The Company shall not be liable for any failure to fulfill its obligations if caused by events beyond its reasonable control. To the fullest extent permitted by law, the Company shall not be liable for any indirect, incidental, special, consequential, or punitive damages, including but not limited to loss of profits, revenue, or data, arising out of or in connection with the cancellation of an order.
§ 8 Delivery and Shipping
Unless otherwise agreed, delivery is EXW (Ex Works, Germany) in accordance with Incoterms® 2020. Freight costs and risks are borne by the customer.

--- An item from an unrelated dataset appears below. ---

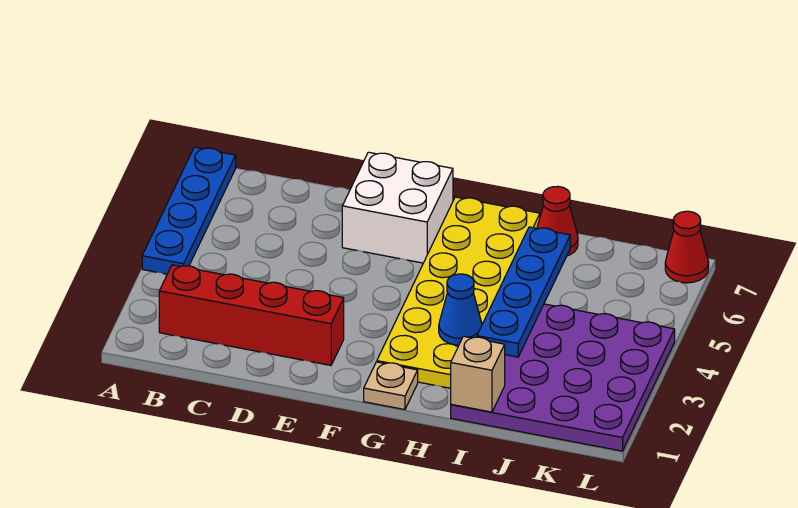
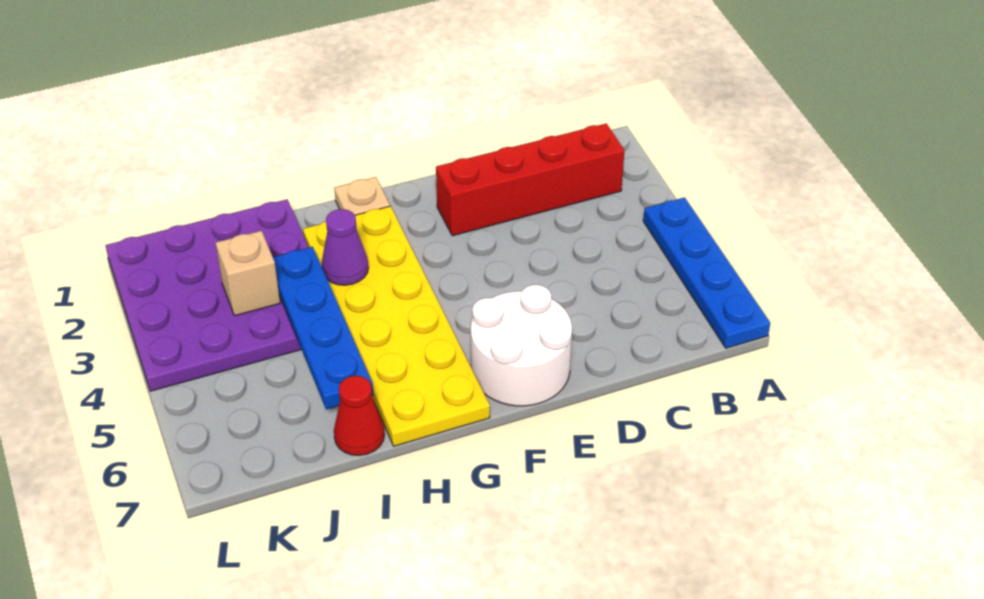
white 2x2 brick [342,152,453,263] -> white 2x2 round brick [471,285,572,406]
blue 1x1 cone [439,274,482,345] -> purple 1x1 cone [322,209,368,285]
tan 1x1 brick [451,336,505,412] -> tan 1x1 brick moved to [216,231,280,316]
red 1x1 cone [665,211,709,283] -> none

§ 9 Technical Specifications and Documentation
All technical data, drawings, dimensions, performance values, application information, and other technical details provided by Hilwee GmbH are for general guidance only and do not constitute guaranteed characteristics. The technical specification applicable to the contract is defined exclusively by Hilwee GmbH’s quotation and the technical documentation referenced therein, in particular the applicable manufacturer data sheets and drawings. The Buyer is solely responsible for reviewing, verifying, and confirming the suitability of the products for the intended application based on the relevant manufacturer documentation. Hilwee GmbH shall not be liable for damages resulting from improper selection, incorrect application, or failure by the Buyer or End-User to verify the technical suitability of the products.

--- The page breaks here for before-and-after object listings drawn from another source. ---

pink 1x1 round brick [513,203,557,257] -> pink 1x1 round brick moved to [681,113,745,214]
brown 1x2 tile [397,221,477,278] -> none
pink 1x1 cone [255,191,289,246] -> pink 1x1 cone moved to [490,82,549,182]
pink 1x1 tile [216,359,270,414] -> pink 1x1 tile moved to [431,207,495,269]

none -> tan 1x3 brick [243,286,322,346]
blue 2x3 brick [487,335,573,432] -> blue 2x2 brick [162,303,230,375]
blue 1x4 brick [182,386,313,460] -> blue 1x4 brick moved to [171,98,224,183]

§ 10 Warranty and Liability
Statutory warranty rights apply. The Buyer is obligated to inspect the delivered goods immediately upon receipt and to notify the Company in writing of any defects within five (5) working days. Late notifications will not be accepted unless the defect was not detectable during the initial inspection.
Warranty is limited to the defective part itself and excludes consequential or indirect losses. Claims require appropriate and substantiated evidence (e.g., expert reports and expert assessments).
Technical information, recommendations, or alternative product suggestions provided by the Company are prepared to the best of our knowledge and for general informational purposes only. They do not constitute guaranteed characteristics or binding assurances of suitability. It is the Buyer’s responsibility to verify specifications and compatibility with official manufacturer documentation and to ensure that the products are suitable for the intended application.
We accept no liability for improper use, incorrect installation, or normal wear and tear. Liability, particularly for indirect or consequential damages, loss of profits, or other financial losses, is excluded.
§ 11 Retention of Title
The delivered goods remain the property of Hilwee GmbH until full payment of all claims arising from the business relationship has been received. The Buyer is not entitled to pledge or transfer the goods by way of security before ownership has passed.
§ 12 Confidentiality
Both parties agree to treat all non-public information obtained in the course of their cooperation as strictly confidential and to use it solely for the purpose of fulfilling the contract. Confidentiality obligations shall also survive after contract termination.
§ 13 Applicable Law and Jurisdiction
All legal relationships are governed exclusively by German law. The UN Convention on Contracts for the International Sale of Goods (CISG) and conflict-of-law provisions are excluded. The place of jurisdiction is the registered office of Hilwee GmbH.
§ 14 Severability Clause
If any provision is held invalid, the remainder shall remain in full force and effect.
§ 15 Changes to the GTC
Changes require written form. Hilwee GmbH reserves the right to update these GTC at any time. Updated versions apply to future transactions once communicated or published.
By placing an order, the customer acknowledges acceptance of these General Terms and Conditions.